En application de l’article 32-1 du code civil : « celui qui agit en justice de manière dilatoire ou abusive peut être condamné à une amende civile d’un maximum de 10 000 €sans préjudice des dommages et intérêts qui seraient réclamés ».
En application de l’article 1240 du Code civil, « tout fait quelconque de l’homme, qui cause à autrui un dommage, oblige celui par la faute duquel il est arrivé à réparer ».
L’abus de procédure découle de ce qui précède.
Pour autant, si les relations entre les deux parents ne sont manifestement pas apaisées malgré une séparation désormais ancienne, la réalité d’un préjudice résultant directement de cet abus n’est pas démontré, d’autant qu’il est établi que les sommes réclamées ont été finalement perçues par le commissaire de justice mandaté pour les recouvrer les 4 décembre 2023 et 28 mars 2024 (décompte du commissaire de justice, pièce 26 en défense).
Cette demande indemnitaire sera donc rejetée.
Ayant succombé à l’instance, Monsieur [D] sera condamné à en supporter les entiers dépens, conformément à l’article 696 du Code de Procédure Civile et débouté de sa demande au titre des frais irrépétibles.

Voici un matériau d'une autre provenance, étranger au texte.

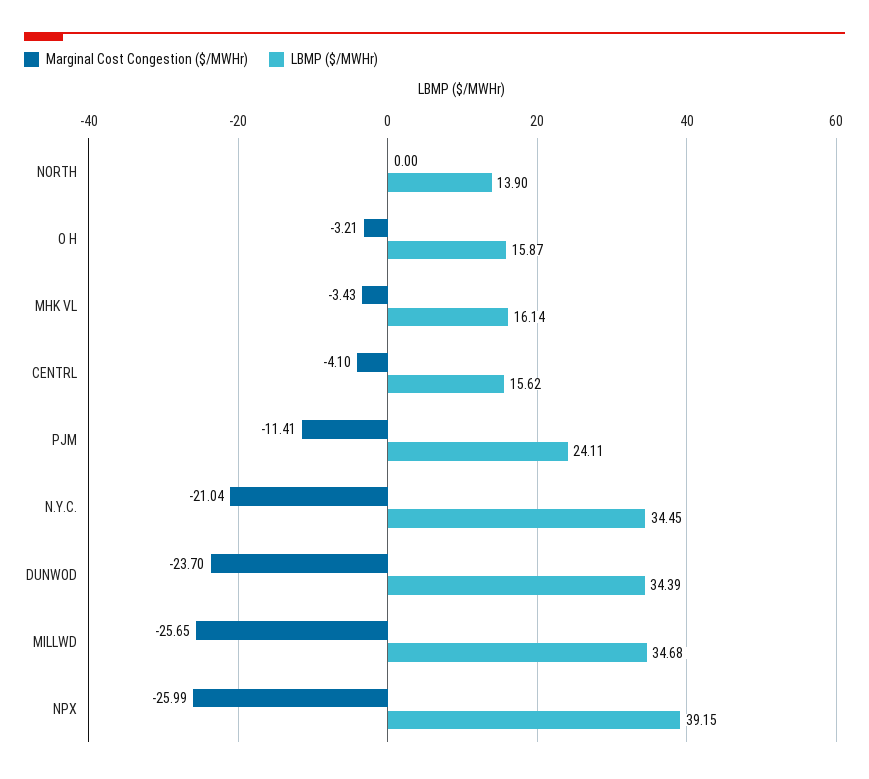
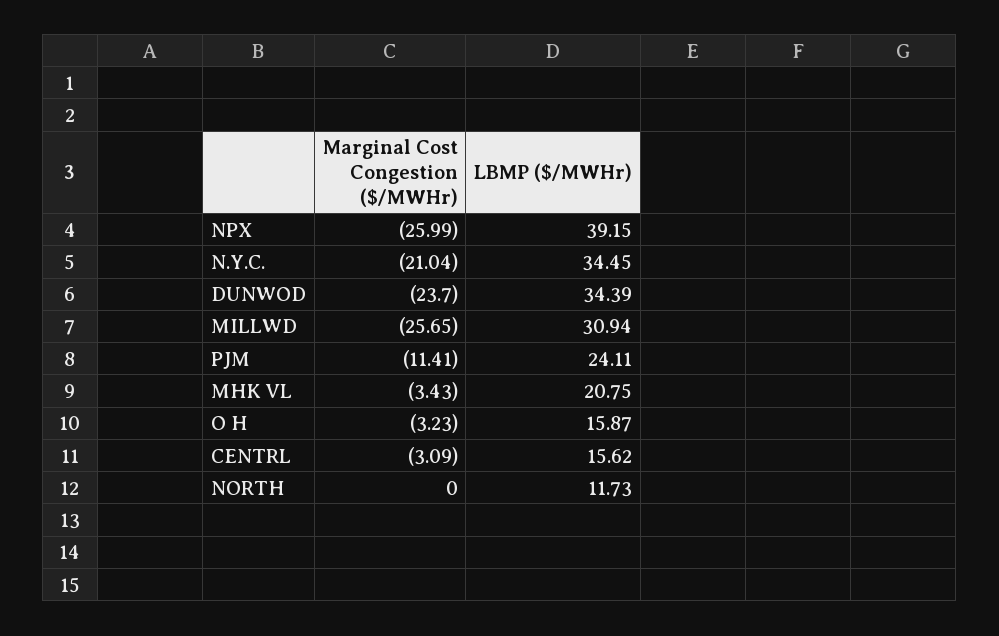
  {
    "Marginal Cost Congestion ($/MWHr)": {
      "NORTH": 0,
-     "O H": -3.21,
+     "O H": -3.23,
      "MHK VL": -3.43,
-     "CENTRL": -4.1,
+     "CENTRL": -3.09,
      "PJM": -11.41,
      "N.Y.C.": -21.04,
      "DUNWOD": -23.7,
      "MILLWD": -25.65,
      "NPX": -25.99
    },
    "LBMP ($/MWHr)": {
-     "NORTH": 13.9,
+     "NORTH": 11.73,
      "O H": 15.87,
-     "MHK VL": 16.14,
+     "MHK VL": 20.75,
      "CENTRL": 15.62,
      "PJM": 24.11,
      "N.Y.C.": 34.45,
      "DUNWOD": 34.39,
-     "MILLWD": 34.68,
+     "MILLWD": 30.94,
      "NPX": 39.15
    }
  }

Par ailleurs, Madame [Y] ayant exposé des frais non compris dans les dépens, il y a lieu de faire droit à sa demande et de le condamner également à lui verser la somme de 2500 euros, en application de l’article 700 du Code de Procédure Civile.
PAR CES MOTIFS
Le Juge de l’exécution statuant par mise à disposition au greffe, par jugement contradictoire, en premier ressort,
ORDONNE la jonction des instances RG 24/01048 et 24/01865 ;
REJETTE l’exception de compensation soulevée par Monsieur [K] [D] et, en conséquence, ses demandes en main-levée de la mesure d’indisponibilité du certificat d’immatriculation selon procès-verbal dressé le 3 janvier 2024 et de la mesure de saisie-attribution selon procès-verbal dressé le 7 février 2024 ;
DEBOUTE chacune des parties de ses demandes de dommages et intérêts ;
DÉCLARE irrecevables les demandes en condamnation de paiement au titre des frais relatifs aux enfants ;
CONDAMNE Monsieur [K] [D] aux entiers dépens ;
CONDAMNE Monsieur [K] [D] à payer à Madame [S] [Y] la somme de 2500 € euros au titre de l’article 700 du Code de Procédure Civile;
RAPPELLE qu’en application des dispositions de l’article R.121-21 du Code des Procédures Civiles d’exécution, le délai d’appel et l’appel lui-même portant sur une décision du Juge de l’exécution n’ont pas d’effet suspensif;
REJETTE toutes les autres demandes, plus amples ou contraires des parties.
Le présent jugement a été signé par Madame Agnès MOUCHEL, Juge de l’Exécution et par Madame Margaux HUET, Greffier présent lors du prononcé.